Chovanec, P.; Ridgley, T.; Yin, Y.

Despite the advances in single cell whole genome sequencing, the ability to detect structural variations from mitotic crossovers remains challenging, while sister chromatid exchanges remain undetectable. Here we describe sci-L3-Strand-seq, a combinatorial indexing method with linear amplification for DNA template strand sequencing that cost-effectively scales to millions of single cells.

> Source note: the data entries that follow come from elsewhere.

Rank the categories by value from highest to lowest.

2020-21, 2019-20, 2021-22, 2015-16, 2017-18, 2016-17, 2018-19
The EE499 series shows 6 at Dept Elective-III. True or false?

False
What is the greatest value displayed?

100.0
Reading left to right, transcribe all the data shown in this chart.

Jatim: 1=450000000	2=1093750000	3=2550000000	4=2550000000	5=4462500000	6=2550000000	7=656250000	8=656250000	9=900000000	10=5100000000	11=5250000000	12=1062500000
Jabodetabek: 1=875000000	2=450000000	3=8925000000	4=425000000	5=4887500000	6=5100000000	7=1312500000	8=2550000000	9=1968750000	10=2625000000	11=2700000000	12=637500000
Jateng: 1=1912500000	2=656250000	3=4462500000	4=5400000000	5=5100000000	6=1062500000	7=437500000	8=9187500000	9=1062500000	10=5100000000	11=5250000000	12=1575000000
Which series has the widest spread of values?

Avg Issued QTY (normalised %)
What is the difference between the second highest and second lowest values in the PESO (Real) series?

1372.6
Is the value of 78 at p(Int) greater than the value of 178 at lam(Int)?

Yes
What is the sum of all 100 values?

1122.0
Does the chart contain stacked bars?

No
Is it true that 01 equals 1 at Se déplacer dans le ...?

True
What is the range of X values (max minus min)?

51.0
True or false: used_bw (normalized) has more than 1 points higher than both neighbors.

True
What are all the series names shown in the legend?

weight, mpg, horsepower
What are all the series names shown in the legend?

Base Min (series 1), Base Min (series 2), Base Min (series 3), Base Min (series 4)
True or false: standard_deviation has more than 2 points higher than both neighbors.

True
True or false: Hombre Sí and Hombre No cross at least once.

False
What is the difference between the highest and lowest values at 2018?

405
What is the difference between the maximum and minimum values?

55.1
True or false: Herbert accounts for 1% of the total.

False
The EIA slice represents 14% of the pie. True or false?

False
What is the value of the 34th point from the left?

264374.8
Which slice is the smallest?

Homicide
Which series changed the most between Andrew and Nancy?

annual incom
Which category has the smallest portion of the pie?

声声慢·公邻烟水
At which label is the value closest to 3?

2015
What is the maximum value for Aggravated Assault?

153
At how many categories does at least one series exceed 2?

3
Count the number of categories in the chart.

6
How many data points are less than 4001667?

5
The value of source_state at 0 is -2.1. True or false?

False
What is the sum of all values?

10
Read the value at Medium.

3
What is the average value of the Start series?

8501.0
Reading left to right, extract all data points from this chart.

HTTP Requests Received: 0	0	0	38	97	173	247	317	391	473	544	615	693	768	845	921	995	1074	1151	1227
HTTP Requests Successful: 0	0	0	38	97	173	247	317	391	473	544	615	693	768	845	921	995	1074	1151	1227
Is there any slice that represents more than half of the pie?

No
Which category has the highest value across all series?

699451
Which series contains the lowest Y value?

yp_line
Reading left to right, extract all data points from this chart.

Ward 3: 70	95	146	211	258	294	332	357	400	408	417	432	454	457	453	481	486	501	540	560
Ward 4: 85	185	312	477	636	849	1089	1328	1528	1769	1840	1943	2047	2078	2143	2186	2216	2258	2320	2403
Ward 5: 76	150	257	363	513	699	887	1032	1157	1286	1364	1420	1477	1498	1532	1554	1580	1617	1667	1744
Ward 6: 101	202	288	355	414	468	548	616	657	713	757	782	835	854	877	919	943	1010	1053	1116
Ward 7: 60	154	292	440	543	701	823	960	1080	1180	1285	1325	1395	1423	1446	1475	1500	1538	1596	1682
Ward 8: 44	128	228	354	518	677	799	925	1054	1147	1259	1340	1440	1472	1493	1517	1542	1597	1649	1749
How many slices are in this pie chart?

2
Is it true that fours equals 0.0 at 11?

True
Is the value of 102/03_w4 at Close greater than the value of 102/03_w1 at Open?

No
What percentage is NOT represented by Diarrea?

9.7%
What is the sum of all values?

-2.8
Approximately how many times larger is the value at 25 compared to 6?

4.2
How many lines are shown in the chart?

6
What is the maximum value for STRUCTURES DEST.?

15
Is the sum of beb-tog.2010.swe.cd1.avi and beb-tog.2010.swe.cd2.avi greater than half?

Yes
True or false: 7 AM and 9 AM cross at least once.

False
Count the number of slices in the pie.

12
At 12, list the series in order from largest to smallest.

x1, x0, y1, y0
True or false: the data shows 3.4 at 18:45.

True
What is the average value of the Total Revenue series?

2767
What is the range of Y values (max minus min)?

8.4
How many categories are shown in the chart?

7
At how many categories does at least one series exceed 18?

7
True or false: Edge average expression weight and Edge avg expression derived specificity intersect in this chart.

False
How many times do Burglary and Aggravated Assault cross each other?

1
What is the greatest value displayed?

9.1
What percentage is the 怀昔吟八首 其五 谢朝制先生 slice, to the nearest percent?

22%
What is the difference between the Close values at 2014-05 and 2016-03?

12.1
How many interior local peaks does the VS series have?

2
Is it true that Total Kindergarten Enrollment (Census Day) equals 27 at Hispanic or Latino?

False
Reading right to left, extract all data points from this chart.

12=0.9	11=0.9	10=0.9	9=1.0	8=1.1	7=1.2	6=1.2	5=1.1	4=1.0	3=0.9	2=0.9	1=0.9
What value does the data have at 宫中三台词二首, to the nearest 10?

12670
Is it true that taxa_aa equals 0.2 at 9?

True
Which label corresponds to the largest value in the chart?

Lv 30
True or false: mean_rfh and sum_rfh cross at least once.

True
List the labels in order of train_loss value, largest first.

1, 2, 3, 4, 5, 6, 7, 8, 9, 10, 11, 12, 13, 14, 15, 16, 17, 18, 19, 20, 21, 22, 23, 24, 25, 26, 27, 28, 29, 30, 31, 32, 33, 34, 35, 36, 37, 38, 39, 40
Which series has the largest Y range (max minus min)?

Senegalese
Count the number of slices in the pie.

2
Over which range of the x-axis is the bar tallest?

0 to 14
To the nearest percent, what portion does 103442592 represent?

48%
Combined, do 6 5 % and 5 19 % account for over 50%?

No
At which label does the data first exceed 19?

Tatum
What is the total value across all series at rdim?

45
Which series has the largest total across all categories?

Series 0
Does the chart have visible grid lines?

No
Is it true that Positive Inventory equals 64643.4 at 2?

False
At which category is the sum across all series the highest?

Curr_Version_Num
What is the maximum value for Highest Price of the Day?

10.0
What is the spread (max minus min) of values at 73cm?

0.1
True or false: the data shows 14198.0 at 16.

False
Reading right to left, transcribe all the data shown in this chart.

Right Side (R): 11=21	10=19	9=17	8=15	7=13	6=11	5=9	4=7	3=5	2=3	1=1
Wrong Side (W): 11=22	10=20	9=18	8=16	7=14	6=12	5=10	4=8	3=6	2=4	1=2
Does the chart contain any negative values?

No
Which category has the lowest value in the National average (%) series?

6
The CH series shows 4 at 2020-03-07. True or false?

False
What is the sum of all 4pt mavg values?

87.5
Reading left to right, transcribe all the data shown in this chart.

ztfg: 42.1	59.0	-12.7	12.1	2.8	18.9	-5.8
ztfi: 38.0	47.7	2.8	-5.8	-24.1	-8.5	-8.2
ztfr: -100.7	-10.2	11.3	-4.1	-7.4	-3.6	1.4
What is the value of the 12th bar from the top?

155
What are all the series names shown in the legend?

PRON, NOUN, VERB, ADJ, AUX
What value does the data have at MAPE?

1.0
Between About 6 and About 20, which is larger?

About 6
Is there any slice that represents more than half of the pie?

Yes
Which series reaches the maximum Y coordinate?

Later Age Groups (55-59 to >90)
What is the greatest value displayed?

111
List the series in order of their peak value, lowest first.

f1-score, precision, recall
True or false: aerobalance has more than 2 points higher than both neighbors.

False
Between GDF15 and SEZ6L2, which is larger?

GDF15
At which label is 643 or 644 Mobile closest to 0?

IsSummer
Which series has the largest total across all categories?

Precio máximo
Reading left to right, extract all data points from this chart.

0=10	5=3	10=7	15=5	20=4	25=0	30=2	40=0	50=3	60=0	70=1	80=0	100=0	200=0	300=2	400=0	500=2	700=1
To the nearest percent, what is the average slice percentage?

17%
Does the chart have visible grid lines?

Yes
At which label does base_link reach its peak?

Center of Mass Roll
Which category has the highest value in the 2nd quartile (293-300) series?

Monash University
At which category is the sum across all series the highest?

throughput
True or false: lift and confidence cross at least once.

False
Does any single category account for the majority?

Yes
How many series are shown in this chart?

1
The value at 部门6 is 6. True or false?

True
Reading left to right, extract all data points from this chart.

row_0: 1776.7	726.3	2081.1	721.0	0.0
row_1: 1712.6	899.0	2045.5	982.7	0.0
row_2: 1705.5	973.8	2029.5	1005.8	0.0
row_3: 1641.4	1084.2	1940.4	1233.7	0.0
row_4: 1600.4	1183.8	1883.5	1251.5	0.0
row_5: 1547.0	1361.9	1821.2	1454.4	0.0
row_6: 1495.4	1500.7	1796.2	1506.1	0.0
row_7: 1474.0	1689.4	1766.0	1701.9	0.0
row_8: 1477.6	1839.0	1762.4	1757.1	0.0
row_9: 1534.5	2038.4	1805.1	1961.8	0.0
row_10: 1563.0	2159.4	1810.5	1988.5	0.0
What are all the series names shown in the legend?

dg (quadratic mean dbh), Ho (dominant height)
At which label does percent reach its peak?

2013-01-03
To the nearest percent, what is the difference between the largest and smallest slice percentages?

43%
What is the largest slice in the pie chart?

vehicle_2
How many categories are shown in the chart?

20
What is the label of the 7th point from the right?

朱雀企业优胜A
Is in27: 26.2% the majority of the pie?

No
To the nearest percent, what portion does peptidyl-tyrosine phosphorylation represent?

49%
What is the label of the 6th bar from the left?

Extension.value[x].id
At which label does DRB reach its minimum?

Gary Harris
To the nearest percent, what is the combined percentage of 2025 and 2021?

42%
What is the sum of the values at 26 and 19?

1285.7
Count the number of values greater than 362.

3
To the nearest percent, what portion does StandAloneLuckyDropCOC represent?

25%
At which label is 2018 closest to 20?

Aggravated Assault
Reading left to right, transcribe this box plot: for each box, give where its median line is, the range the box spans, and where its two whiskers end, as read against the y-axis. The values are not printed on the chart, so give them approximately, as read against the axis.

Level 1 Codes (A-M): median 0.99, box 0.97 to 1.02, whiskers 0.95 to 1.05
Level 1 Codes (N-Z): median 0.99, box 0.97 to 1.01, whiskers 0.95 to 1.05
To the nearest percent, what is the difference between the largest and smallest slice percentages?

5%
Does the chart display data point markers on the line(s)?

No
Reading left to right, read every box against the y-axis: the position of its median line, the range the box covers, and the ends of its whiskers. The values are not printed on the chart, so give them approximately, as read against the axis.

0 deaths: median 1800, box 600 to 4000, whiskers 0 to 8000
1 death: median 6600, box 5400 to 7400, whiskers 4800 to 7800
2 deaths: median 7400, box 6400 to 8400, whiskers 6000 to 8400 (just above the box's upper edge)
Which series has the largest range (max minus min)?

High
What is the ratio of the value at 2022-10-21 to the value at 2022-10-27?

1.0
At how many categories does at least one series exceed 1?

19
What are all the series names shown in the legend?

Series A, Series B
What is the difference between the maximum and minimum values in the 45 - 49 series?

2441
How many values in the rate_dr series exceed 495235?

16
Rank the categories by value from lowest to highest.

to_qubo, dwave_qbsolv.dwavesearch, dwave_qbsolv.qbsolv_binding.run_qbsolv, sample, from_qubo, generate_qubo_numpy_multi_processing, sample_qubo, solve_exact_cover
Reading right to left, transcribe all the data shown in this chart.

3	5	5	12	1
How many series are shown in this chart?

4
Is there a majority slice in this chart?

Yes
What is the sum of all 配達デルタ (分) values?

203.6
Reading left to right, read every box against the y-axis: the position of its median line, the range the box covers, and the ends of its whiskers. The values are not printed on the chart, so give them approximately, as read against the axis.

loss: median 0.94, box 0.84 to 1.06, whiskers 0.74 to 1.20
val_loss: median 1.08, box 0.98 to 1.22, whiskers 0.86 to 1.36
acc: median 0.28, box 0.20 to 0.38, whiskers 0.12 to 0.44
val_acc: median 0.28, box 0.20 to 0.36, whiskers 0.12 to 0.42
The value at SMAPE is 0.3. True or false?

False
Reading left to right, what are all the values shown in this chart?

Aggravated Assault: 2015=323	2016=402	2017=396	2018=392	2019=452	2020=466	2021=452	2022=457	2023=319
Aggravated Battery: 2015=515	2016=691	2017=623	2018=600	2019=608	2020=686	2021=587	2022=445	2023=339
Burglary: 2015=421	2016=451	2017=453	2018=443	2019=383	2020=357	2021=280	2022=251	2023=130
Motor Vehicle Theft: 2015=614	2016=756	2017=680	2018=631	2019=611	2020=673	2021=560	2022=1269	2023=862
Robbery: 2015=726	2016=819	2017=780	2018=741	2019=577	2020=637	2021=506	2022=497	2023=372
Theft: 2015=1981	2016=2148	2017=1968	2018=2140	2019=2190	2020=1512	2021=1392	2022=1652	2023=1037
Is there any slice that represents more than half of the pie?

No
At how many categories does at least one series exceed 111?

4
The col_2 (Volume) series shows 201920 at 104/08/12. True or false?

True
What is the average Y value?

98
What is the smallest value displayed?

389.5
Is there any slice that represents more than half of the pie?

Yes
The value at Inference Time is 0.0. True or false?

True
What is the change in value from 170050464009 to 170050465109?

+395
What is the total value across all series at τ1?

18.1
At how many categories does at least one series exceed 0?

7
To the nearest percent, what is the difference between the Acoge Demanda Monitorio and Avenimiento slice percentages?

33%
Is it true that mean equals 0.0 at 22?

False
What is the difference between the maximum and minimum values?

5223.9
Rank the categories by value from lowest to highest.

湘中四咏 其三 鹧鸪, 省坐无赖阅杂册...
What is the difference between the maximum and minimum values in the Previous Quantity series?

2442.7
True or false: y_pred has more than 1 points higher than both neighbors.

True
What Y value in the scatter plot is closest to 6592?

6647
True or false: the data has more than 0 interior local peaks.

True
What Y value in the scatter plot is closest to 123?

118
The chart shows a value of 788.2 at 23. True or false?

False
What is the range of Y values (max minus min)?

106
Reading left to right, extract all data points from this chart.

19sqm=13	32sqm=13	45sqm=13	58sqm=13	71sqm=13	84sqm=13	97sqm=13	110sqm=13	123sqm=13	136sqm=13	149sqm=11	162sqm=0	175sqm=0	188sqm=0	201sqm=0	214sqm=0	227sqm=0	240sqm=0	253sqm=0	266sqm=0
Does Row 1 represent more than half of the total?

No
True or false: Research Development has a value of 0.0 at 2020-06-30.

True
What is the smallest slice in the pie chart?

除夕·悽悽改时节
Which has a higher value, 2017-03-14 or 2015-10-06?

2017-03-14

We provide a computational framework to fully leverage the throughput, as well as the relatively sparse but multifaceted genotype information within each cell that includes strandedness, digital counting of copy numbers, and haplotype-aware chromosome segmentation, to systematically distinguish seven possible types of mitotic crossover outcomes and resulting genome instability. We showcase the power of sci-L3-Strand-seq by quantifying the rates of error-free and mutational crossovers in thousands of cells, enabling us to explore enrichment patterns of genomic and epigenomic features. The throughput of sci-L3-Strand-seq also gave us the ability to measure subtle phenotypes, opening the door for future large mutational screens. Furthermore, mapping clonal lineages provided insights into the temporal order of certain genome instability events, showcasing the potential to dissect cancer evolution. Altogether, we show the wide applicability of sci-L3-Strand-seq to the study of DNA repair, structural variations, and genome instability in disease.